- First English edition of Haridama Magic Cram School as published by Del Rey Manga

はりだま退魔塾 (Haridama Taimajuku)
- Genre: Supernatural
- Written by: Atsushi Suzumi
- Published by: Kodansha
- English publisher: NA: Del Rey Manga;
- Magazine: Monthly Shōnen Sirius
- Published: December 22, 2005
- Volumes: 1

= Haridama Magic Cram School =

Japanese manga one-shot

Haridama Magic Cram School (はりだま退魔塾, Haridama Taimajuku) is a one-shot Japanese manga written and illustrated by Atsushi Suzumi. The manga was serialized in Kodansha's shōnen magazine, Monthly Shōnen Sirius, ending the serialization at 5 chapters. The individual chapters were collected by Kodansha into one tankōbon volume which was released on December 22, 2005. The manga is licensed in North America by Del Rey Manga, which published the manga on May 20, 2008. It is also licensed in Taiwan by Sharp Point Press.

==Plot==
Apprentice sorcery students, Kokuyo and Harika, require contact with an obsidian orb to effectively use their yin-yang magic. Due to this disadvantage, they are considered inferior to "normal" sorcery students. Discouraged by his status, Kokuyo often skips his teacher and adopter, Sekiei's class to show off his magical skills on the street. Harika, on the other hand, is studious and often has to drag Kokuyo back to class. Kokuyo's rival, Nekome, a third-level sorcerer, arrives to taunt Kokuyo about his obsidian status and to insult Sekiei for adopting an obsidian baby and attempt to train him into a sorcerer. When Harika slaps him for doing so, Nekome tries to gain Harika's affections although she is oblivious to his attempts. Kokuyo and Harika work together in the third-level sorcery exam to inadvertently defeat a first-level monster and pass the exam spectacularly.

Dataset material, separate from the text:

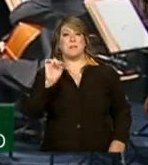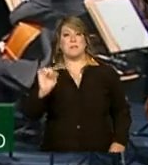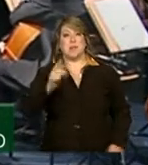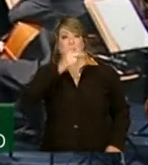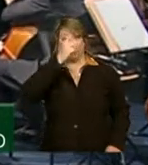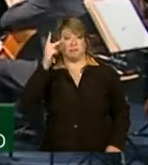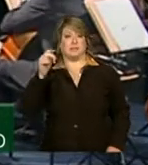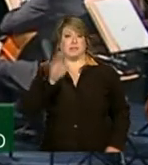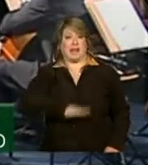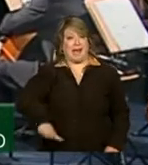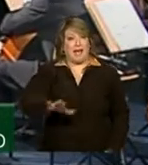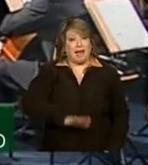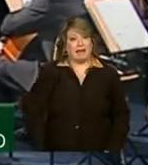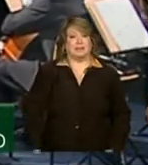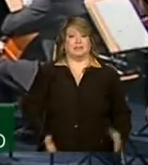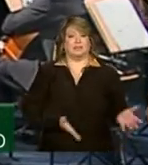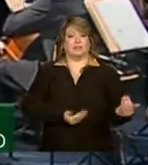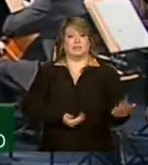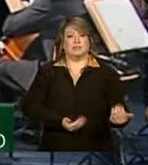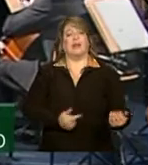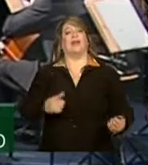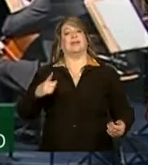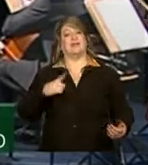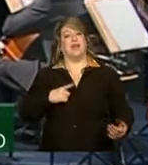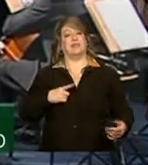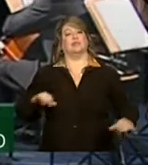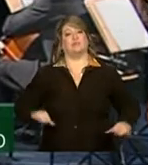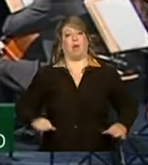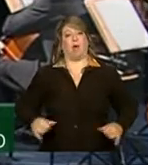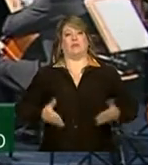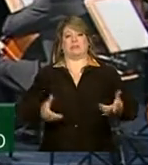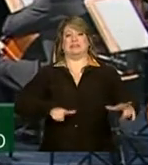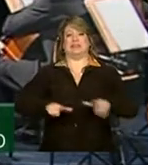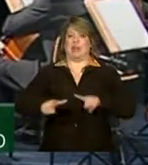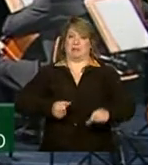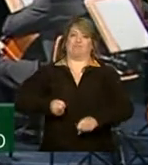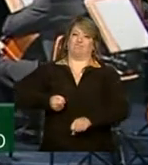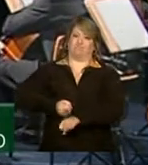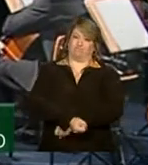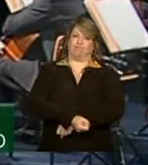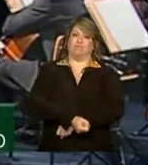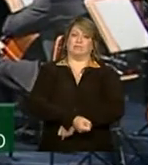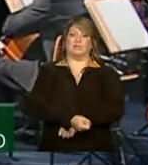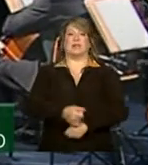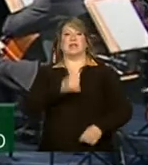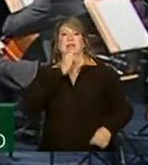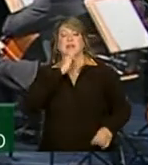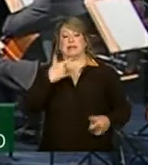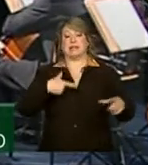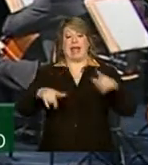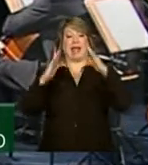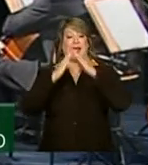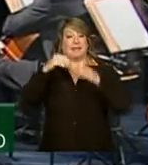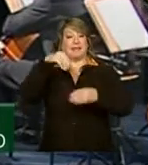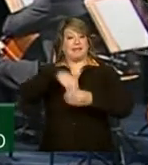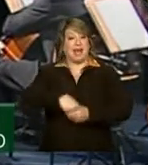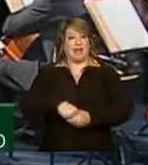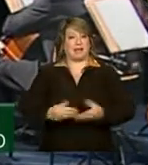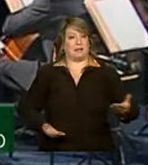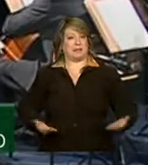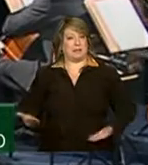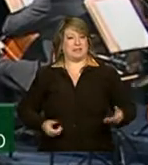e adolescentes são submetidas a essas formas de trabalho, que podem ser, por exemplo, trabalho doméstico e também na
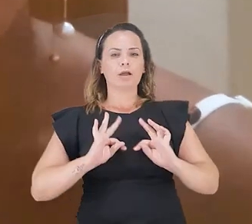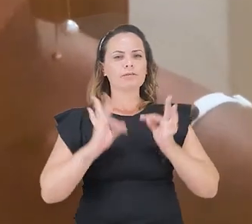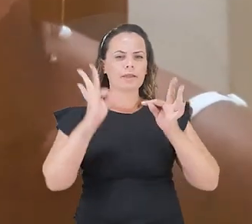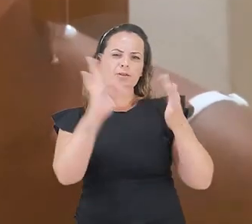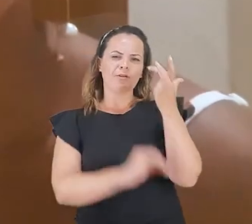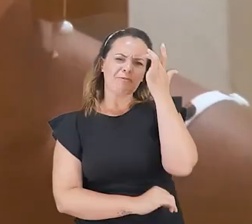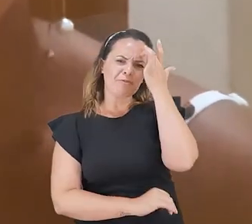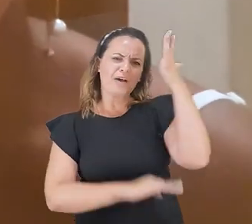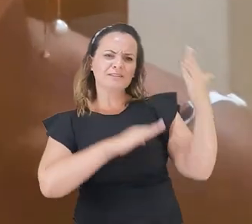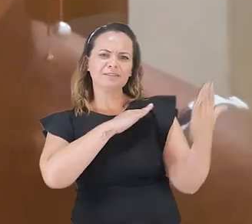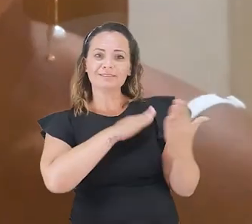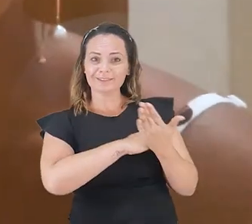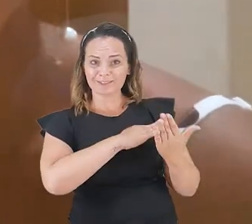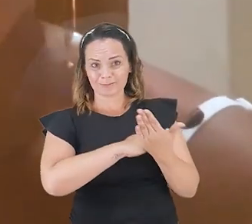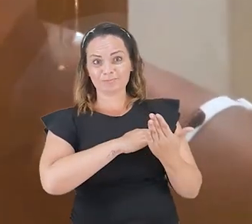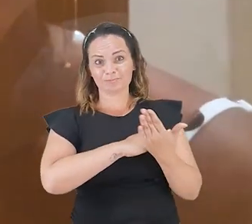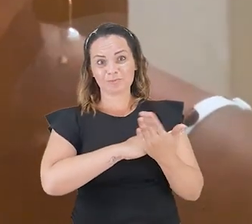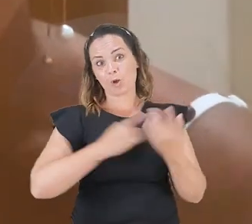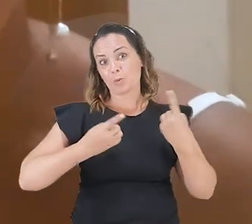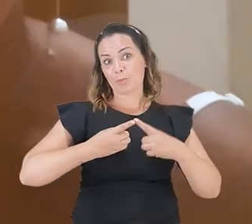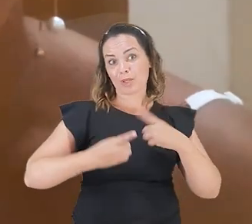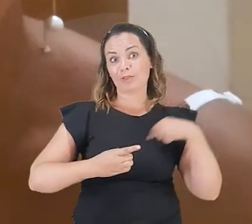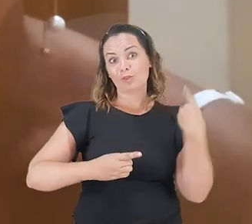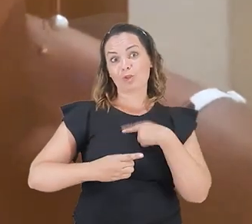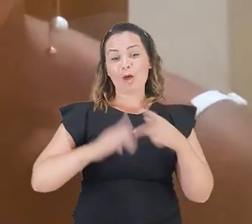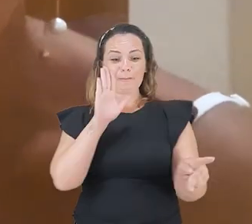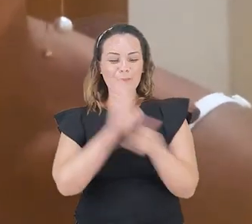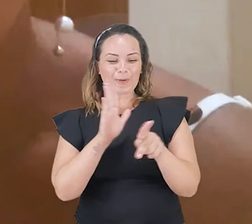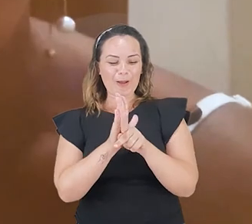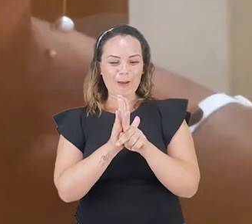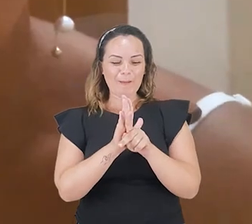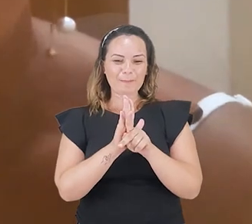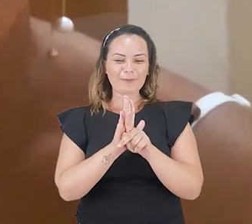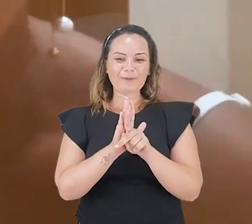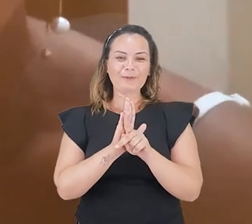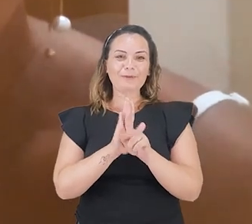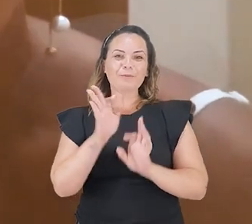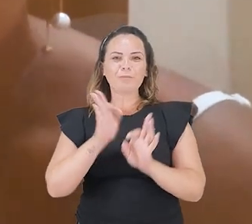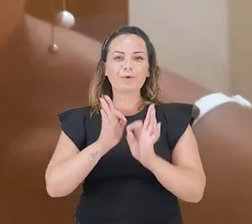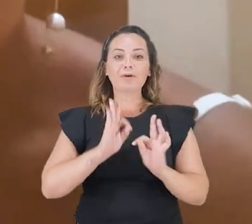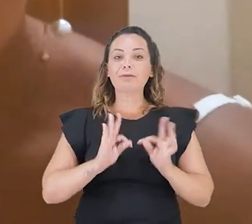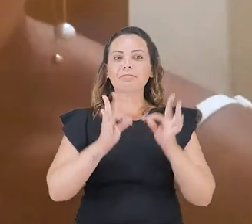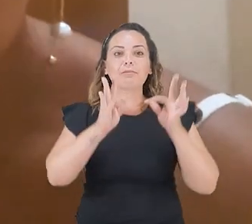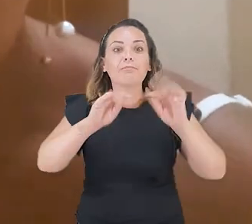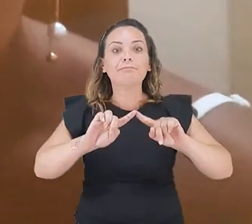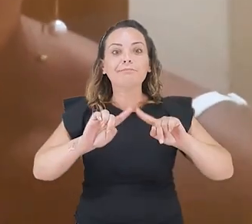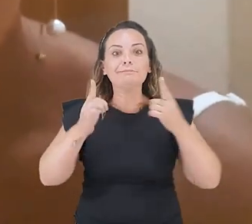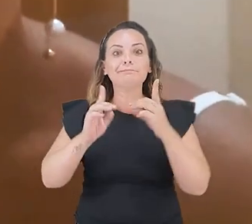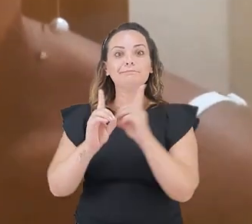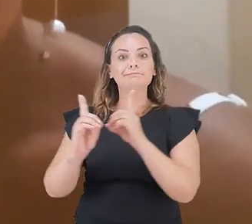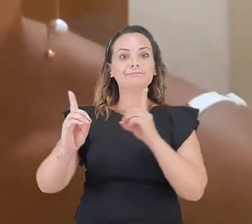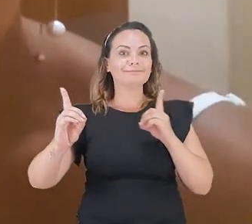facilitou muito, ajudou, afinal a gente é um programa tecnológico, né? de aprendizado tecnológico, mas a distância nunca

==Production and release==
Haridama Magical Cram School is written and illustrated by Atsushi Suzumi. The manga was serialized in Kodansha's shōnen magazine, Monthly Shōnen Sirius ending the serialization at 5 chapters. Kodansha released the manga's single tankōbon on December 22, 2005. The manga is licensed in North America by Del Rey Manga, which released the manga's single tankōbon volume on May 20, 2008. The manga is licensed in Taiwan by Sharp Point Press, which released the manga's single tankōbon on March 6, 2007. Atsushi Suzumi comments that Haridama Magic Cram School was meant to be written in "short manga form". However requests from editors to make the manga "something a bit longer" resulted in the manga being a short series.

===Chapter listing===

| No. | Original release date | Original ISBN | English release date | English ISBN |
| 1 | December 22, 2005 | 978-4-06-373006-7 | May 20, 2008 | 978-0-345-50136-3 |
| First Period: "The Obsidian Complex"; Second Period: "Game On!"; Third Period: "Adventure in the Moonlight"; Fourth Period: "A Path of My Own"; Fifth Period: "The Pledge and Moving On"; |

==Reception==
Mania.com's Nadia Oxford comments that "the split between swords and magic, the discovery of hidden powers and the usual lessons about teamwork and friendship" in the manga is similar to J.K. Rowling's Harry Potter. Comics Worth Reading's Ed Sizemore commends the author for her artwork in the manga saying that the character's faces, hair, and clothes are greatly detailed due to delicate linework. About.com's Deb Aoki commends the manga for having "male and female leads who are true friends and equals". Comics Village's John Thomas commends the manga for being concise. Jason Thompson's online appendix to Manga: The Complete Guide criticises the manga artist "Suzumi (Venus Versus Virus) draws cute faces but fails on the scenery and action scenes".